Since I plan to stay here for at least three years, and we have more control over our assignments than in other contexts, this also means that the reward for a few weeks’ intense work may yield benefits for years. Essentially, if curriculum were mostly nailed down, I’d be free to focus on ONE THING as a teacher for the rest of my time here: grading, which tends to fall to the wayside in lieu of the excitement of writing content.
These few weeks’ work could be the equivalent of paying off my debt so I can cashflow future trips: if lessons are planned, I’ll be freed to be more timely in my scoring, and to adjust the plans to students’ needs in a more efficient manner. Win-win!

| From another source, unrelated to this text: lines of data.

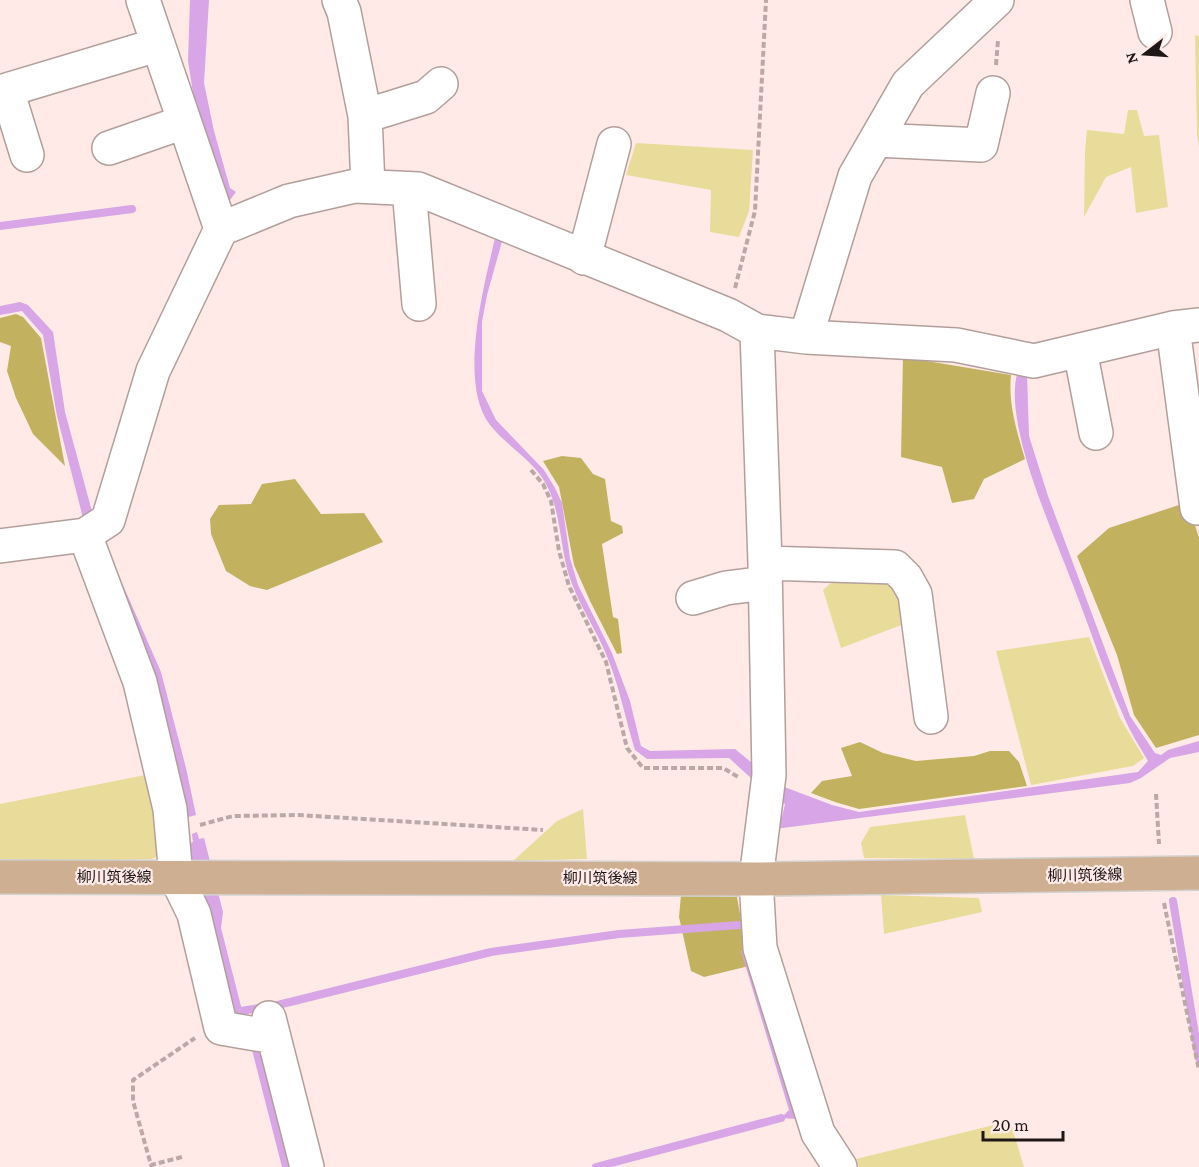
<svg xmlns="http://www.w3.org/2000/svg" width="1199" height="1167" viewBox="0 0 1199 1167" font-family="'Crimson Pro','Noto Sans JP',serif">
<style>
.green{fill:#e9dc9b}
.forest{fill:#c2b260}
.water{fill:#d8a5e6}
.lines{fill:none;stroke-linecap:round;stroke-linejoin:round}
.stream{stroke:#d8a5e6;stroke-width:8}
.minor-casing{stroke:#b29f9c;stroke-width:36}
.major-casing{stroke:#d2d1d0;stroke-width:36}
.path{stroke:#baa9a7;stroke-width:4;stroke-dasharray:6 3;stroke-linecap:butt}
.minor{stroke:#fff;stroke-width:33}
.major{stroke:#ceaf91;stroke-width:33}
.labels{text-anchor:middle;stroke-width:4.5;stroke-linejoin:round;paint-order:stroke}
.street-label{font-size:15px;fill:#1e1716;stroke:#ffeae7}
</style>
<rect width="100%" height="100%" fill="#ffeae7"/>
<path class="green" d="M 1195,35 L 1199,36 L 1199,147 L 1197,135 Z
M 1128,110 L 1137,110 L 1144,136 L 1159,135 L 1168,207 L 1136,213 L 1131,167 L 1106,177 L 1084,217 L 1085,151 L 1087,130 L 1124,134 Z
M 636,143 L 753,150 L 749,211 L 739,237 L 710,232 L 711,190 L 626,175 Z
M 843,572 L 886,576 L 900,590 L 904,624 L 841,648 L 823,590 Z
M 1089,637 L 1120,718 L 1144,758 L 1133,766 L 1031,785 L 996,651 Z
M 155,773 L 159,856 L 151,859 L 0,863 L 0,804 Z
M 583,809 L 587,859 L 513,861 L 557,821 Z
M 965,815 L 974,859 L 864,858 L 861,843 L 870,827 Z
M 881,895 L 979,898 L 982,912 L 884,934 Z
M 1010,1121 L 1024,1167 L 859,1167 L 856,1159 Z"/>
<path class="forest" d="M 16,314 L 23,317 L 41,338 L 65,466 L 33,434 L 16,398 L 7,371 L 11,346 L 0,342 L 0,318 Z
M 903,357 L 1011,375 C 1008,404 1017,432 1025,459 L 984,479 L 974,499 L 952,503 L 942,467 L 901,457 Z
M 562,456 L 581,458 L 593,474 L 605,479 L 611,521 L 622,526 L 623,533 L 602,544 L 613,617 L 618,619 L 622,653 L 617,654 L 590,601 L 574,565 L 559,487 L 543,461 Z
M 295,479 L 321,514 L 364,513 L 383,542 L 267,590 L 250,586 L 226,571 L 211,534 L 210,519 L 219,505 L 251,504 L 262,484 Z
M 1182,504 L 1194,522 L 1199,538 L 1199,735 L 1156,748 L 1134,715 L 1117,655 L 1077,556 L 1109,528 Z
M 860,742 L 883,753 L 916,761 L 974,756 L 990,751 L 1009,751 L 1019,762 L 1027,786 L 859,809 L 835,802 L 811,793 L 822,781 L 852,776 L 841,748 Z
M 681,895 L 737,897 L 749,966 L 704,977 L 691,971 L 679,917 Z"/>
<path class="water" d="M 190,0 L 209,0 L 204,83 L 214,131 L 230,188 L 236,192 L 230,200 L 222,193 L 194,99 L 188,61 Z
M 496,234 L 503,238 L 487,295 L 482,322 L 482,391 L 496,420 L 544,470 L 555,488 L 562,503 L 570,558 L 578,585 L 612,653 L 630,701 L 641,746 L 650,751 L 735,749 L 779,785 L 832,805 L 859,812 L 1138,772 L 1148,761 C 1140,747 1130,732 1124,717 C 1104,673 1089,625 1071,580 C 1052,529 1004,426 1017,374 L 1027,375 L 1029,436 L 1048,496 L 1130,716 L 1155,753 L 1161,755 L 1168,750 L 1199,741 L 1199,752 L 1170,758 L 1141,778 L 1130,783 L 775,829 L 776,818 L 782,817 L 785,804 L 762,788 L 729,758 L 647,759 L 635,750 C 625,718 619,684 606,654 C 596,630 581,608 572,584 C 560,554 562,516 548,488 C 536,461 507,447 490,425 C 457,382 485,282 496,234 Z
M 20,302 L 28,305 L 53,332 L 65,412 L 94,519 L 161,672 L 186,768 L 196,815 L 185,818 L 84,522 L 57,416 L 43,335 L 22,311 L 0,315 L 0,306 Z
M 197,832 L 199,839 L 204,838 L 223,912 L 221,928 L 244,1018 L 232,1013 L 195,893 L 187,844 L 193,842 L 192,834 Z
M 745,950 L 796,1119 L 781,1118 L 789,1110 L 741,951 Z
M 263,1046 L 294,1167 L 282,1167 L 252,1050 Z"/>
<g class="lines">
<path class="stream" d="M 0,226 L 132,209
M 1173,901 L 1199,1058
M 241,1011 L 278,1005 L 491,952 L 619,934 L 739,925
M 596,1167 L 781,1118"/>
<g class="minor-casing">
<path id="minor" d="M 143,0 L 221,229
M 339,0 L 344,12 L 365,116 L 368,186
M 1147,0 L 1155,32
M 7,90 L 27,155
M 0,92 L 157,45
M 365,116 L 426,97 L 441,84
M 876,140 L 981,145 L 993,93
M 109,148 L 184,122
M 409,189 L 419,304
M 584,258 L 614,144
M 1173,328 L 1197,508 L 1199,508
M 757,331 L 765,563 L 769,775 L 756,879 L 760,948 L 818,1133 L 840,1167
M 806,337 L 855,176 L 908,84 L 997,0
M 1080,350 L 1096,433
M 85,535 L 140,682 L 170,809 L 176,877 L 194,914 L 221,1028 L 274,1037
M 0,546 L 85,535 L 108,520 L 153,371 L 221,229 L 289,201 L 355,186 L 418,189 L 728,315 L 757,331 L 806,337 L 956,345 L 1034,361 L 1173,328 L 1199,325
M 765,563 L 895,567 L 906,578 L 915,594 L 931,717
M 693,598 L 726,588 L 765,583
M 269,1018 L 307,1167"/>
</g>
<g class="major-casing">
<path id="major" d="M 0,877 L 756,879 L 1199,873"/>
</g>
<path class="path" d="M 996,65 L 998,40
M 735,288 L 755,211 L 766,0
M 531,470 L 543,484 L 551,501 L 559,551 L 569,586 L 606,662 L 627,748 L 643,768 L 723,768 L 740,778
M 1156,794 L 1159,844
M 200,825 L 233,816 L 298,815 L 543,830
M 1164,903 L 1199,1070
M 182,1157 L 151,1165 L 133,1101 L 133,1080 L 195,1038"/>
<use href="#minor" class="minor"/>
<use href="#major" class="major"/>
</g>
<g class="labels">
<g class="street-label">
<text transform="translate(1085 875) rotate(-1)" y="5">柳川筑後線</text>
<text x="114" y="882">柳川筑後線</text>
<text x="600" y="883">柳川筑後線</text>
</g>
</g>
<g transform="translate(1145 54) rotate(253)" stroke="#ffeae7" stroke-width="4.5" paint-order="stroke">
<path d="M0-4.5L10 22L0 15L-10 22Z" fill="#1e1716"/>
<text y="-9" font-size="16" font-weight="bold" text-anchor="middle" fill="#1e1716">N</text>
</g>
<path d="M983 1131v9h80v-9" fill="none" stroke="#1e1716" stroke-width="3"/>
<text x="992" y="1131" font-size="18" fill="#1e1716" stroke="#ffeae7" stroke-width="4.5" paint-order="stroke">20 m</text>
</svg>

Regardless of how I spend the time, I will have plenty of things to do. In fact, while I think “cabin fever” is a real thing (because, nature! Sun!), I think it’s a bit silly for an adult to use the word “bored”–really, ever. Didn’t we learn when leaving childhood that the world does not exist to entertain us? Or, to put it more positively, isn’t there an endless array of entertainment and enriching information now available on-demand, thanks to technology? And I say this as someone who deals daily with China’s Great Firewall, just to reach half the websites readily available in the West!
In short, I won’t find it hard to stay busy. Blame it on my personality type (INFP, if you view such gauges as legit), but I love time alone. And the idea of staying in one place for a month, dreaming about a future in which I am financially independent, and practicing more self-sufficiency? Don’t mind if I do.
Of course, the proof is in the pudding. The last major focus of my time off will be working on Chinese. This will be assisted by the fact that my Western friends will be gone, and I know from past trips to Thailand, Russia and Argentina that time spent almost entirely around people who do not speak your language can be tiring. But I love language in general, and I generally find this kind of discomfort pleasurable in the long-term. So, here’s hoping!
What about you? What would you do if you had a month off work with no obligations, as a single person with no kids? I’m staying in place mostly due to debt, so I understand if you, if debt free, would travel. Regardless of what you’d choose with the time, I’d like to know how you’d spend it.